In 1942, with the aim of keeping humans safe in the face of increasingly capable machines, Isaac Asimov framed three Laws of Robotics: (1) a robot may not injure a human being or, through inaction, allow a human being to come to harm; (2) a robot must obey the orders given it by human beings except where such orders would conflict with the First Law; and (3) a robot must protect its own existence as long as such protection does not conflict with the First or Second Laws. In today’s world of software bots, perhaps it’s time to add a Fourth Law: ‘A robot must not knowingly create or disseminate misinformation.’ Or, in the snappier style of Google’s ‘Do No Evil’, we might say ‘Tell No Lies’.
What can you do to help?
In the late 1960s, the eminent philosopher Michael Dummett (whose seminal and most important paper, as it happens, was titled ‘Truth’) famously put his philosophical career on hold for several years to devote himself to fighting racism.
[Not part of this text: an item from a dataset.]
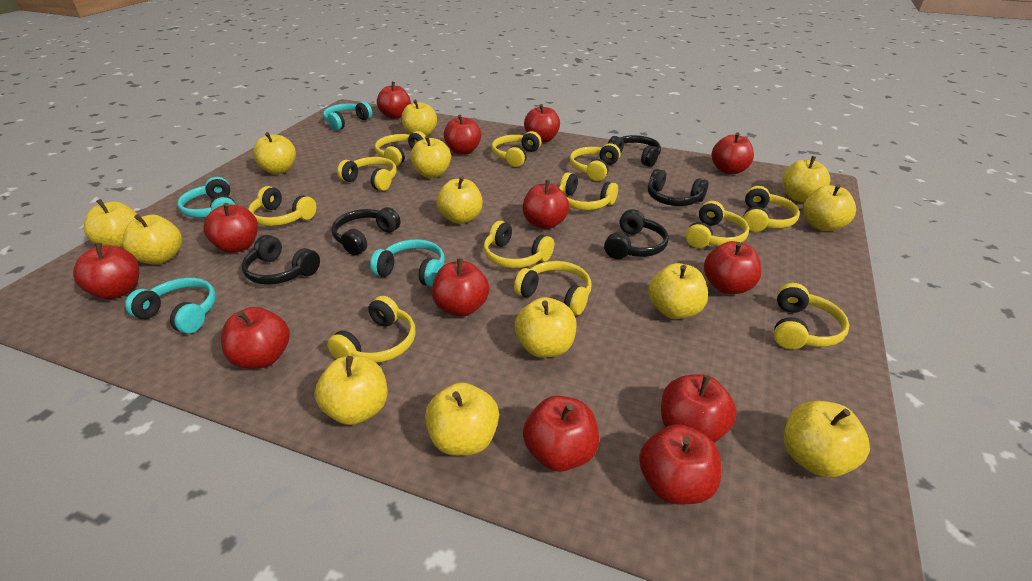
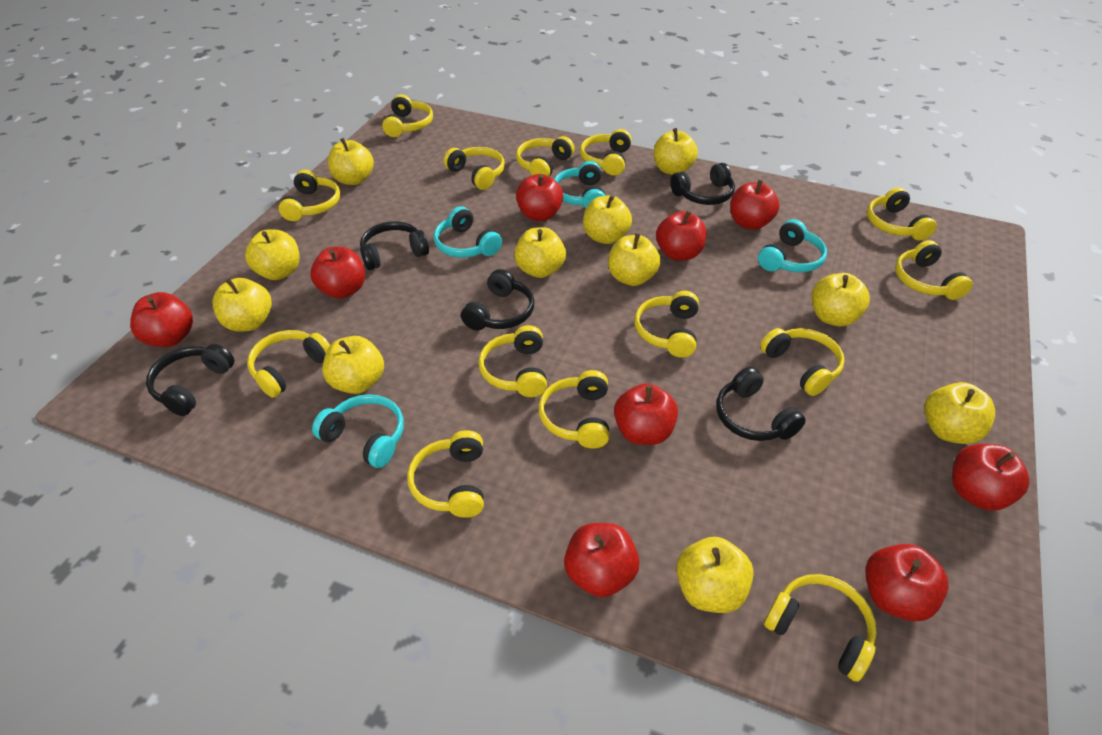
red apple: [73,243,139,299] [203,203,258,253] [221,307,290,369] [377,82,411,119] [432,258,489,317] [444,115,481,155] [523,180,569,229] [523,396,599,472] [524,104,560,143] [639,424,721,505] [661,374,737,443] [704,241,762,294] [711,132,754,174] = 13 -> [130,292,193,347] [310,247,365,299] [516,174,563,221] [564,523,639,598] [614,383,678,445] [656,210,707,261] [730,180,780,230] [865,544,949,621] [952,444,1030,511] = 9
yellow apple: [84,199,137,249] [122,214,182,264] [253,132,296,174] [314,356,387,425] [401,100,437,136] [410,136,451,178] [425,382,499,456] [436,176,483,224] [515,297,577,358] [648,263,708,319] [783,156,830,202] [784,401,870,477] [803,184,856,231] = 13 -> [212,278,272,332] [245,230,299,280] [322,336,384,394] [328,138,374,185] [514,227,566,278] [583,195,632,244] [608,233,661,286] [654,128,698,175] [676,537,754,613] [812,273,870,326] [924,382,995,444] = 11
yellow headphones: [248,186,316,226] [327,296,415,363] [337,157,397,191] [375,131,426,166] [483,221,554,268] [491,131,541,167] [514,261,591,315] [559,172,618,210] [570,143,620,181] [685,201,749,248] [743,186,800,232] [774,283,849,349] = 12 -> [247,330,330,398] [278,170,340,221] [382,94,433,137] [407,430,484,518] [443,147,505,190] [478,325,547,397] [516,136,575,176] [538,370,610,449] [580,129,632,175] [634,291,699,358] [760,328,845,396] [764,574,877,682] [867,187,937,241] [895,240,973,300] = 14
As a language technologist, you don’t have to go quite so far to make a difference; you have the luxury of being able to make an impact without having to give up your day job. So at the very least, you might think what the Fourth Law of Robotics suggested above means for your own research. And if you’re on the lookout for a grand challenge in NLP, fact-checking is certainly a worthy one.
But if it’s beyond your inclination or ability to get so directly involved, there’s something very simple you can do: help keep serious journalism alive by subscribing to a quality newspaper. As Joni Mitchell put it, you don’t know what you’ve got till it’s gone.